In Osaka, incumbent “Knock” Yokoyama secured a second four-year term with a comfortable win over his sole rival, Makoto Ajisaka, who was backed by the JCP.

In nine other prefectures — Hokkaido, Iwate, Kanagawa, Mie, Shimane, Fukuoka, Saga, Fukui and Oita — incumbents jointly backed by the non-Communist major parties won re-election, while in Tottori, a former Home Affairs Ministry bureaucrat also won the gubernatorial race with the joint backing of major parties.

Voter turnout in the 12 gubernatorial races is estimated to have reached around 57 percent, compared with 55.12 percent four years ago.

Voters nationwide also cast ballots for local assembly elections in 44 prefectures and 11 major cities — Sapporo, Sendai, Chiba, Yokohama, Kawasaki, Nagoya, Kyoto, Osaka, Kobe, Hiroshima and Fukuoka — and for a mayoral election in Sapporo. In all the elections, candidates were vying were for terms of four years.

These polls constituted the first round of quadrennial unified local elections. Voting for the second round, in which the mayors and assemblies of smaller cities, wards, towns and villages will be elected, is set for April 25.

As for prefectural assembly races, a record 136 female candidates won seats. The figure surpassed the 79 marked in the previous elections four years ago.

A total of 698 prefectural assembly seats went to candidates with no party affiliation, topping the previous high of 623 set in 1995.

The LDP won 1,288 seats, followed by the DPJ with 170, New Komeito with 166, the JCP with a record 152 — surpassing the 122 garnered in 1979 — the SDP with 94 and the Liberal Party with 20.

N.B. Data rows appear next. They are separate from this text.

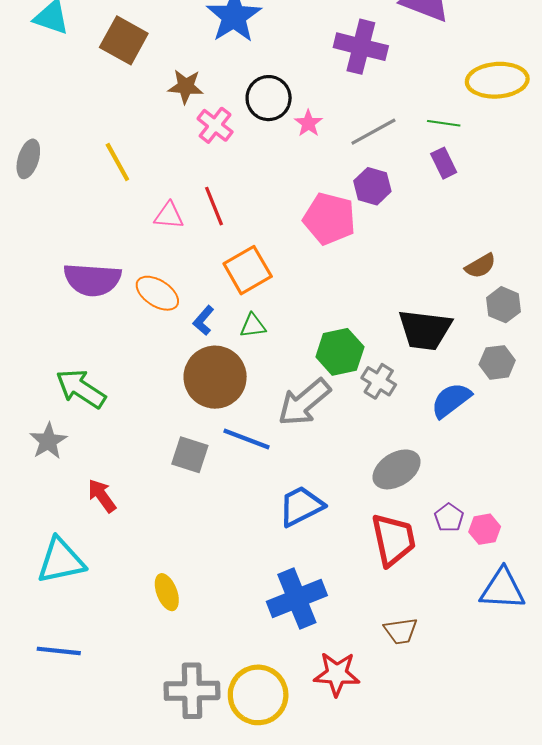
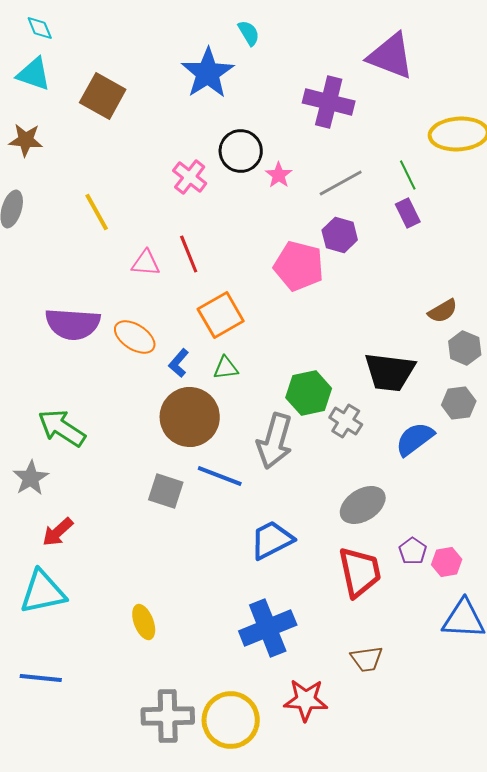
brown star: (186, 87) -> (26, 140), moved
green line: (444, 123) -> (408, 175), turned 56
gray arrow: (304, 402) -> (275, 441), turned -34
red arrow: (102, 496) -> (58, 532), moved, turned -96

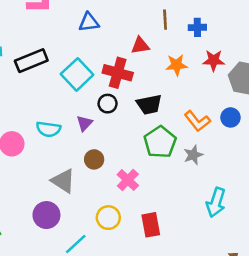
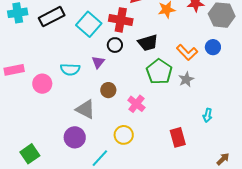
cyan arrow: (216, 202) -> (208, 115), size x0.6
red rectangle: (151, 225) -> (178, 137), moved

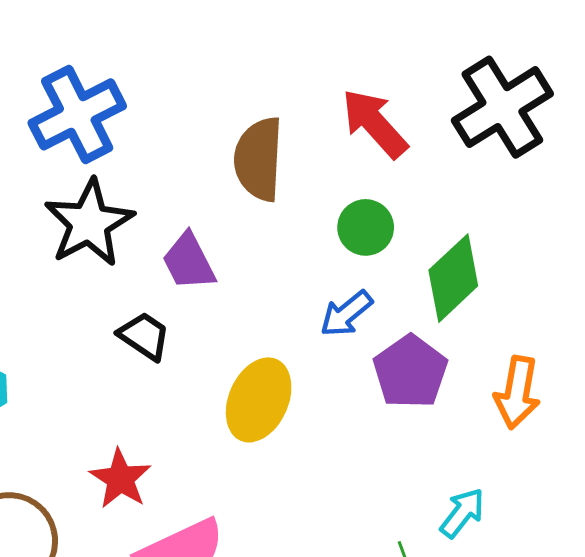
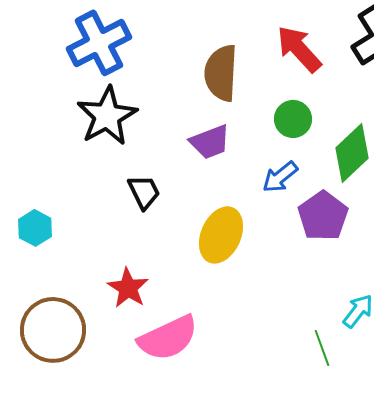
purple trapezoid: (189, 262) -> (210, 142), moved, turned -84
black trapezoid: (144, 336) -> (144, 192), turned 30

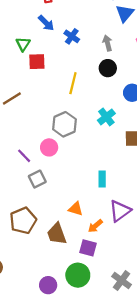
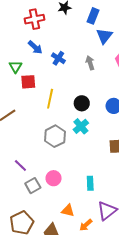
black circle: (108, 68) -> (82, 103), moved
yellow line: (73, 83) -> (50, 99), moved
cyan cross: (106, 117) -> (81, 126), moved
pink circle: (49, 147) -> (54, 178), moved

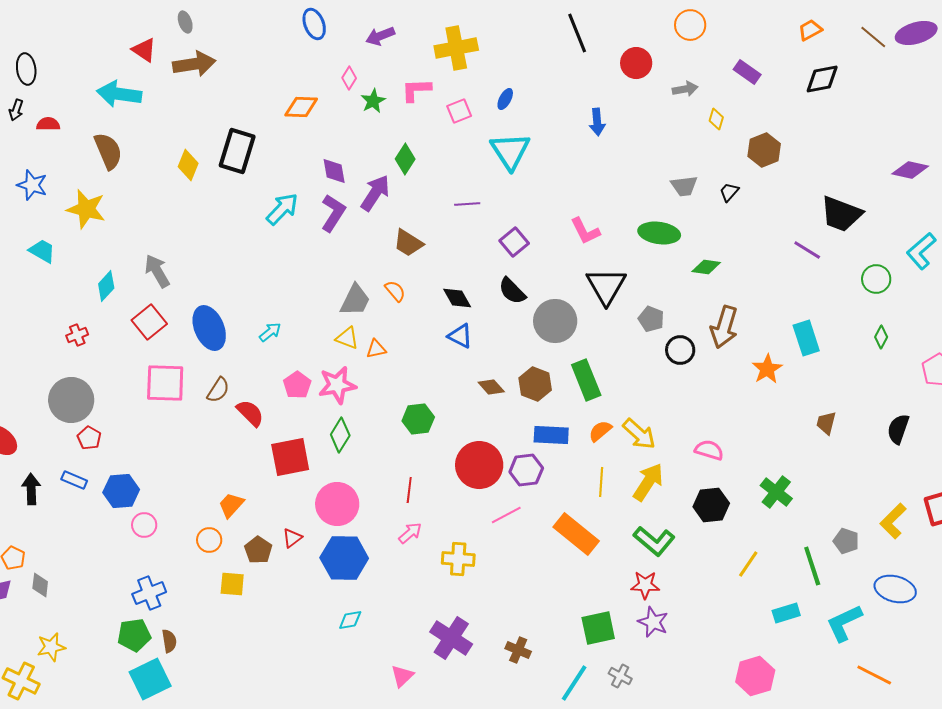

As for city assemblies, final returns showed the LDP secured 233 seats, followed by New Komeito with 132, the JCP with 120, the DPJ with 114, the SDP with 15 and the Liberal Party with 1.

A total 117 female candidates secured seats in the assemblies of the 11 major cities — all with populations of more than 1 million. The figure compared with 85 in the previous polls four years ago. A record 122 independent candidates won in the 11 municipal races.

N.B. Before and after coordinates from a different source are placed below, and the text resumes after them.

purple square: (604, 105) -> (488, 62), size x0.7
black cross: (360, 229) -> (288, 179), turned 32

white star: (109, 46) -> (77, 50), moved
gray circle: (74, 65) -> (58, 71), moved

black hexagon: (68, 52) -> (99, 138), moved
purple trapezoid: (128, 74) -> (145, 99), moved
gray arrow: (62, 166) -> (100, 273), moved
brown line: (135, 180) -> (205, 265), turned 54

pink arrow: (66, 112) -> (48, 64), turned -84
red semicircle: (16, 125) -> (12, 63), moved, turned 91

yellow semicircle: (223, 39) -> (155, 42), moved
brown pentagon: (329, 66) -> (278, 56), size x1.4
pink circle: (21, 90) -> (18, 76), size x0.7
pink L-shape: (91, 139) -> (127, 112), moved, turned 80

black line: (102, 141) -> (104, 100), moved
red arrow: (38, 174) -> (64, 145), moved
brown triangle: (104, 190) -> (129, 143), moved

In addition to the local elections, Lower House by-elections were held Sunday in three constituencies in Tokyo and Shizuoka Prefecture to fill vacancies left behind by lawmakers who gave up their Diet seats to run for gubernatorial and mayoral elections.

LDP-backed candidates won the by-election in Tokyo’s No. 15 constituency and Shizuoka’s No. 8 district, while the race in Tokyo’s No. 2 district was won by a candidate fielded by the DPJ.